Though the title gives away the issue, its more complex than that when you are in the mist of the issue you are trying to fix, so this is something I call the "ohhh nooo" second, you know something is wrong but at the time you have that feeling you are not sure how wrong stuff is.....
Hybrid Exchange?
If you have local Exchange and Exchange Online and you require both of these environments, you have what is called a Hybrid setup, which means if you have local mailboxes on Exchange they use the Hybrid to send mail to EXO and then in EXO mails designated for Local Exchange will use the Hybrid connection to be sent locally to Exchange.
Hybrid DNS and TCP Ports?
This is usually routed via a DNS name that is secured with a certificate that identifies that Hybrid connection, which for the majority required TCP:25 and TCP:587, which TCP:587 is more the native secure port, you can also secure TCP:25 with a certificate using STARTTLS, so when the certificate has expired it can be a little shock......
Exchange Queue Checking
This is the check I do for queuing mails in Exchange, the command queries all the Mailbox servers (the one with queues) and then retrieves all the queues that have a message account above 10 from all the mailbox servers....
Get-MailboxServer | Get-Queue -Filter "MessageCount -gt 10"
This usually returns a line feed like this, which is good, nothing in the queue.....
[PS] C:\Windows\system32>Get-MailboxServer | Get-Queue -Filter "MessageCount -gt 10" [PS] C:\Windows\system32>
The ohhh-no Feeling
When you run the command above and what you see is not normal at all, you get that sinking feeling that something has gone very wrong somewhere.....
BearA\6 Retry 1443 Normal 0 <exo connector name> BearB\6 Retry 1122 Normal 0 <exo connector name> BearC\5 Retry 1442 Normal 0 <exo connector name> BearD\6 Retry 800 Normal 0 <exo connector name> BearE\6 Retry 2887 Normal 0 <exo connector name>
The <exo connector name> will be your actual connector name but its been changed for security here, but here you can see rather than a clean queue we have 7,694 messages queuing up, well that's not good at all
Get with the Power of Powershell
The first thing I think of is can I resume the queue with this command:
Resume-Queue BearA\6
This should then make the queue say "Active" and processing the backlog will commence, however this command did not fix that issue, the queue stayed in "Retry" - therefore someone more fundamental is wrong here, all the queues behaved like that, they would not enter "Active" but say in "retry"
Locate the real error, with LastError
So we need to look a little deeper, so we need to know what it means by retry, so lets get that from the queue with this command:
Get-Queue -Identity BearA\6 | fl
This will return a list of variables and the "LastError" is the one you are interested in.....
If you only want the see the error you can run this, that will only show you the error field....
Get-Queue -Identity BearA\6 | fl LastError
Now we can where the error is the actual error is this: The certificate specified in TlsCertificateName of the SendConnector could not be found.

* [Problem 1]: According to the Exchange queue write-up, what error did the LastError field report?
* [Problem 2]: Write the next part of the Exchange queue write-up, picking up after its last sentence.
The data has no connection to the Exchange queue write-up.

* [Given data]:
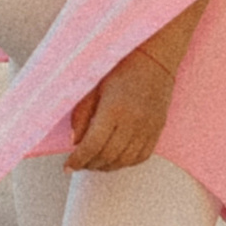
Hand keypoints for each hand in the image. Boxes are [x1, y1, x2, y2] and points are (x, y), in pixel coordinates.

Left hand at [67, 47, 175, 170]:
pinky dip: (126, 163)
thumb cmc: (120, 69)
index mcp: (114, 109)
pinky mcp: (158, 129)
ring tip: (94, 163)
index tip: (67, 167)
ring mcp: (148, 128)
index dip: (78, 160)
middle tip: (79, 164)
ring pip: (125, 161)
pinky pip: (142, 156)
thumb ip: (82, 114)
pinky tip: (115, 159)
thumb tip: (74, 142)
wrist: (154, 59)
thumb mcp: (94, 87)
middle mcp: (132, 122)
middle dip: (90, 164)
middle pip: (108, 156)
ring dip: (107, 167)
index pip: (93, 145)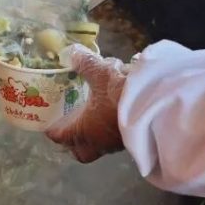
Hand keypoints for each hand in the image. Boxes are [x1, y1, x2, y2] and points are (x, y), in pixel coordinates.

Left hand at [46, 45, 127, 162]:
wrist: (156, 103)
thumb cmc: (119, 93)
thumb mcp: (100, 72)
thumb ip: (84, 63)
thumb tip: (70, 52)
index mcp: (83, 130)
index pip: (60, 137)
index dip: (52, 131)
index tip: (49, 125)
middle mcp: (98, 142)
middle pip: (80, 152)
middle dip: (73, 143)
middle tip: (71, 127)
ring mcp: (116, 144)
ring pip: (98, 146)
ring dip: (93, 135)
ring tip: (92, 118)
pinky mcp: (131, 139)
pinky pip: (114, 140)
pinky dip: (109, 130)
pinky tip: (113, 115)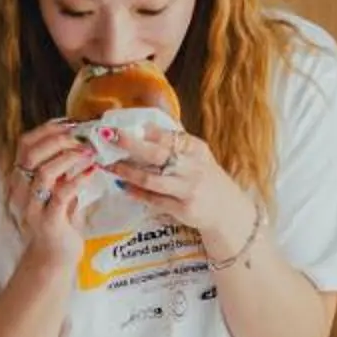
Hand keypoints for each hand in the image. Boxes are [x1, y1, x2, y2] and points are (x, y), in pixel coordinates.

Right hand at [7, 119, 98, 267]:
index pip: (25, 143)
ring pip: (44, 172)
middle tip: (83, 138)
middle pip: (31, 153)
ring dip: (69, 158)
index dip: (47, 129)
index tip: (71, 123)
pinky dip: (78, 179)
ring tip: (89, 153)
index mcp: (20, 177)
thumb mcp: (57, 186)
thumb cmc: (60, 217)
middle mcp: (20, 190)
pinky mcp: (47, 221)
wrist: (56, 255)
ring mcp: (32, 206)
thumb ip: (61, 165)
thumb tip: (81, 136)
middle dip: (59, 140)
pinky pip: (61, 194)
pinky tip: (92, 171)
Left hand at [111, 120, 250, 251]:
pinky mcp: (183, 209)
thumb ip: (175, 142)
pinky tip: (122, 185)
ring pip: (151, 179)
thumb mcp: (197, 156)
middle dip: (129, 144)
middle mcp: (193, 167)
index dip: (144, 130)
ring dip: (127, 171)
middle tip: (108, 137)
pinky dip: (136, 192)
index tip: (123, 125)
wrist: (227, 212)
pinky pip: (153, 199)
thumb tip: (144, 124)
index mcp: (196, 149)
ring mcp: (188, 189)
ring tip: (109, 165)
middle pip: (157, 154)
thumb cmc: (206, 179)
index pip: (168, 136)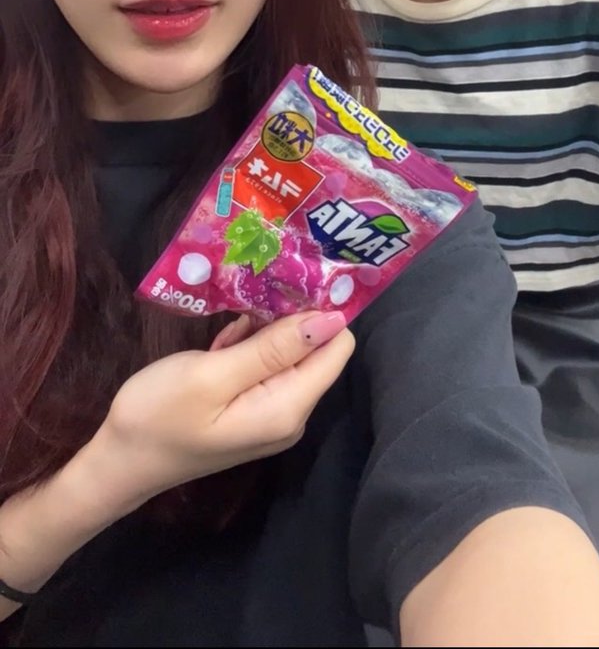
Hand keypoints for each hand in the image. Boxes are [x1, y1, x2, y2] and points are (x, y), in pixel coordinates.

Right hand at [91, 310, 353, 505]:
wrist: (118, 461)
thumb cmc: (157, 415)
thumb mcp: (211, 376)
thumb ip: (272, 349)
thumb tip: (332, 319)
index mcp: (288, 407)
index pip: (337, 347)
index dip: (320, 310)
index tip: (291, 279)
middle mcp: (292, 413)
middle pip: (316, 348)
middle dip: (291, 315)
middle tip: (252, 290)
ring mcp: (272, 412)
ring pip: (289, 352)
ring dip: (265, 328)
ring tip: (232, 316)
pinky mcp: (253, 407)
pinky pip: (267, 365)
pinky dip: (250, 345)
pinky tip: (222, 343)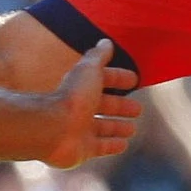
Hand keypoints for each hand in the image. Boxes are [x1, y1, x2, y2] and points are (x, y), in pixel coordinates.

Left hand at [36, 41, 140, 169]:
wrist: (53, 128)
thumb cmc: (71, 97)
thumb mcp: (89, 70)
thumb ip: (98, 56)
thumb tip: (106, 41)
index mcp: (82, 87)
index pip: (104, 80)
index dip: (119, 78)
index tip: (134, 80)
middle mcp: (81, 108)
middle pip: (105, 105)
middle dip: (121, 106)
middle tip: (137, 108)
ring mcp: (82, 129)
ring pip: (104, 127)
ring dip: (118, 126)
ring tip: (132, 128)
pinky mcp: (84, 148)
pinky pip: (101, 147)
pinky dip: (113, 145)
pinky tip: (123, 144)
...
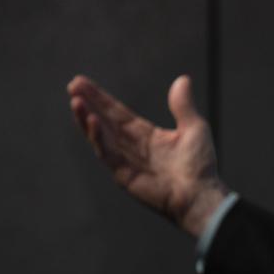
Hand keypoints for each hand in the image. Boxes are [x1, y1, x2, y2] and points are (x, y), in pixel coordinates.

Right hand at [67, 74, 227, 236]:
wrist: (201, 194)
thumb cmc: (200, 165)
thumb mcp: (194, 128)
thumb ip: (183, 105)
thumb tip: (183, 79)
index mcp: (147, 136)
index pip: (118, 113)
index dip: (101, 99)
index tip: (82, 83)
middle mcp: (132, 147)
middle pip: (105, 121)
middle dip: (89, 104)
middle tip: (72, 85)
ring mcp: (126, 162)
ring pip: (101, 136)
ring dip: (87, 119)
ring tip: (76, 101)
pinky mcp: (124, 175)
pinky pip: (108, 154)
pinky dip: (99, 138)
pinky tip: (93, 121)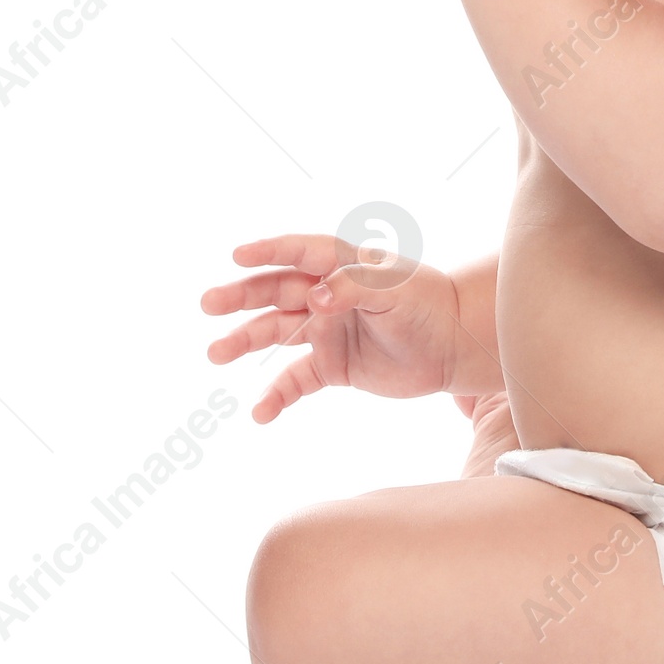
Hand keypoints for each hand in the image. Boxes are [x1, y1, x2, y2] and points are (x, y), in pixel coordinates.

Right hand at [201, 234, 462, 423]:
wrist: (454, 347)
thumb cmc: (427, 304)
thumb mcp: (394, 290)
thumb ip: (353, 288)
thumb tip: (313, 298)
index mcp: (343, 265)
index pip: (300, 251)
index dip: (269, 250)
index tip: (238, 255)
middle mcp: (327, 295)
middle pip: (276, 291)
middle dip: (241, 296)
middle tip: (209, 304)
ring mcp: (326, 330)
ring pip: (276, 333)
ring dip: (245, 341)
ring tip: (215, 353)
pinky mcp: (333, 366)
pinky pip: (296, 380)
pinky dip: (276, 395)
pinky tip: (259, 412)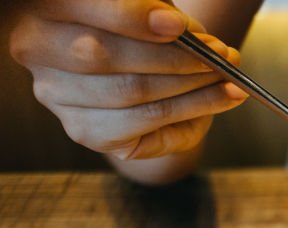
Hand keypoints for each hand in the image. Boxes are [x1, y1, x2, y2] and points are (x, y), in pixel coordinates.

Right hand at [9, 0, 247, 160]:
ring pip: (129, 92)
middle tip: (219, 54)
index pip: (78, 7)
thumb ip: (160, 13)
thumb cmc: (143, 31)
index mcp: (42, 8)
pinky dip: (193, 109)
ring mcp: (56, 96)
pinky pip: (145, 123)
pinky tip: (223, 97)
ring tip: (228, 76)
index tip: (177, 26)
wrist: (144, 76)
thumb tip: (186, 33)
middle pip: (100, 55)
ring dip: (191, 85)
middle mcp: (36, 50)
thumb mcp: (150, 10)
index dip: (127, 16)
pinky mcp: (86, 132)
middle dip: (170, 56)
...
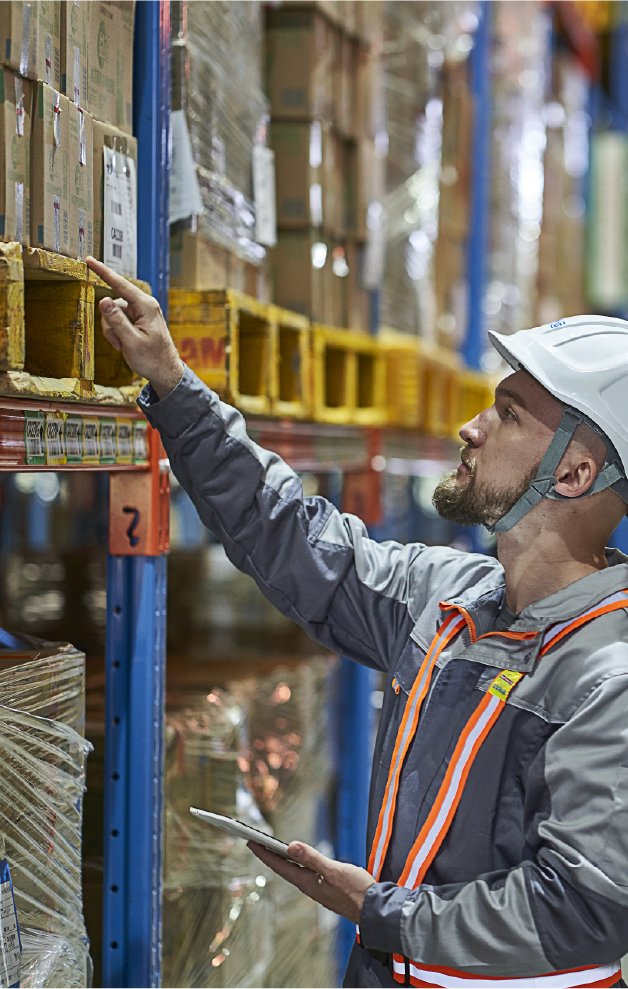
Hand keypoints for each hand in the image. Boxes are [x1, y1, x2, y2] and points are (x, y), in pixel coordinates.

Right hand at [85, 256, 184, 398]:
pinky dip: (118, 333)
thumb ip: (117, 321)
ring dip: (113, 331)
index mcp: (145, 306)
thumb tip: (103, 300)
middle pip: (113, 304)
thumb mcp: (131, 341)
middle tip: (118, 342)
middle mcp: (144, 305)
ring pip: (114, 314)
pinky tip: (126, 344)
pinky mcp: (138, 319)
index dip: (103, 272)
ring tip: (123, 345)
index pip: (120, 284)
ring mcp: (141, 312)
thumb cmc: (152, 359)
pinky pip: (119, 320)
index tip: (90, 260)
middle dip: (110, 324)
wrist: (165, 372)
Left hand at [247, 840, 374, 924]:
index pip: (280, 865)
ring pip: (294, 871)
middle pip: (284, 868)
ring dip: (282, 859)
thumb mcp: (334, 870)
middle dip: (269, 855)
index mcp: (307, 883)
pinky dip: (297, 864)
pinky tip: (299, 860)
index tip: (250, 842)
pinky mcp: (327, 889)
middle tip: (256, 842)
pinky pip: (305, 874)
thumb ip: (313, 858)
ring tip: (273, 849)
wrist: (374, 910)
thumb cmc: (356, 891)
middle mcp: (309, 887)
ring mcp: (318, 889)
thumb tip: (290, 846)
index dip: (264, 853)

* [Response box 1]: The certificate specified in TlsCertificateName of the SendConnector could not be found.

* [Response box 2]:
Right, this helps a lot, this is telling me that the certificate use to send and receive e-mails does not have a valid name in the TLSCertificateName on the send connector, right something go work with
Confirm with the Send Connector
The send connector is how the e-mails are sent from your local Exchange to the outside world and if you are in a hybrid environment the EXO mailboxes as well, so we need to check that with this:
Get-SendConnector
That will return all your Send Connectors, like this
Internet Mail (Primary) {SMTP:*;10} Outbound to Office 365 {smtp:growllikeabear.mail.onmicrosoft.com;1}
This shows we have two send connectors, so the question is which one is giving us the issues, well lets get some more PowerShell out to fix this
Get-SendConnector | fl Name,TLS*
This will tell us, that both send connectors use a TLS certificate to send to both the internet and Office 365 or EXO like this:
Name : Internet Mail (Primary)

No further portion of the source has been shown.